(Stored data entries)
- - - - - - -

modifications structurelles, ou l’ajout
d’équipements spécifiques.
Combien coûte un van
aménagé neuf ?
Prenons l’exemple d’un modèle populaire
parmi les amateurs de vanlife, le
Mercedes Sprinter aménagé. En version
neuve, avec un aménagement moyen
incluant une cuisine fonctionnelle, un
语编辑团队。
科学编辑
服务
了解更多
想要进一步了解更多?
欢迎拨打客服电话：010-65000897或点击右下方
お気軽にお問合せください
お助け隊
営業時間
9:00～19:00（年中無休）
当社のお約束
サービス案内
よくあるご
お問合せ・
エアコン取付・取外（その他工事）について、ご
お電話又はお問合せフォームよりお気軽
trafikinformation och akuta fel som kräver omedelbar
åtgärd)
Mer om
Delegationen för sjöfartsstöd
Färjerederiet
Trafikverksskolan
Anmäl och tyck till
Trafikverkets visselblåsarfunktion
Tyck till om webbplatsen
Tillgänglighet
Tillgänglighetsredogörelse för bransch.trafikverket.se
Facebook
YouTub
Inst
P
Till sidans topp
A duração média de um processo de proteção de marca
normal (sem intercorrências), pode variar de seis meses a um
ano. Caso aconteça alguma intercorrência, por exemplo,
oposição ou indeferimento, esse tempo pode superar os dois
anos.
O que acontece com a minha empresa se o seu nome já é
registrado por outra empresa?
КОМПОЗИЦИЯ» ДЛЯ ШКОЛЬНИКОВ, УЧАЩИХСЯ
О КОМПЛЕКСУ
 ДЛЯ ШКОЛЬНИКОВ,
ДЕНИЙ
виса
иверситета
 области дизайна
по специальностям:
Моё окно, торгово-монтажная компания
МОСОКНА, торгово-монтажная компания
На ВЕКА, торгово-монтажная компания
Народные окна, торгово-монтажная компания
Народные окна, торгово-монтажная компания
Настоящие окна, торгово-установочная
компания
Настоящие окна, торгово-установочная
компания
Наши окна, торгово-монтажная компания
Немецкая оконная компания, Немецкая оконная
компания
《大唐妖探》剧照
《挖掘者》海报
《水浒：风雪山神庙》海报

- - - - - - -

To-do item: Please print every line of the data above, with each one unchanged.

Output of the task:
modifications structurelles, ou l’ajout
d’équipements spécifiques.
Combien coûte un van
aménagé neuf ?
Prenons l’exemple d’un modèle populaire
parmi les amateurs de vanlife, le
Mercedes Sprinter aménagé. En version
neuve, avec un aménagement moyen
incluant une cuisine fonctionnelle, un
语编辑团队。
科学编辑
服务
了解更多
想要进一步了解更多?
欢迎拨打客服电话：010-65000897或点击右下方
お気軽にお問合せください
お助け隊
営業時間
9:00～19:00（年中無休）
当社のお約束
サービス案内
よくあるご
お問合せ・
エアコン取付・取外（その他工事）について、ご
お電話又はお問合せフォームよりお気軽
trafikinformation och akuta fel som kräver omedelbar
åtgärd)
Mer om
Delegationen för sjöfartsstöd
Färjerederiet
Trafikverksskolan
Anmäl och tyck till
Trafikverkets visselblåsarfunktion
Tyck till om webbplatsen
Tillgänglighet
Tillgänglighetsredogörelse för bransch.trafikverket.se
Facebook
YouTub
Inst
P
Till sidans topp
A duração média de um processo de proteção de marca
normal (sem intercorrências), pode variar de seis meses a um
ano. Caso aconteça alguma intercorrência, por exemplo,
oposição ou indeferimento, esse tempo pode superar os dois
anos.
O que acontece com a minha empresa se o seu nome já é
registrado por outra empresa?
КОМПОЗИЦИЯ» ДЛЯ ШКОЛЬНИКОВ, УЧАЩИХСЯ
О КОМПЛЕКСУ
 ДЛЯ ШКОЛЬНИКОВ,
ДЕНИЙ
виса
иверситета
 области дизайна
по специальностям:
Моё окно, торгово-монтажная компания
МОСОКНА, торгово-монтажная компания
На ВЕКА, торгово-монтажная компания
Народные окна, торгово-монтажная компания
Народные окна, торгово-монтажная компания
Настоящие окна, торгово-установочная
компания
Настоящие окна, торгово-установочная
компания
Наши окна, торгово-монтажная компания
Немецкая оконная компания, Немецкая оконная
компания
《大唐妖探》剧照
《挖掘者》海报
《水浒：风雪山神庙》海报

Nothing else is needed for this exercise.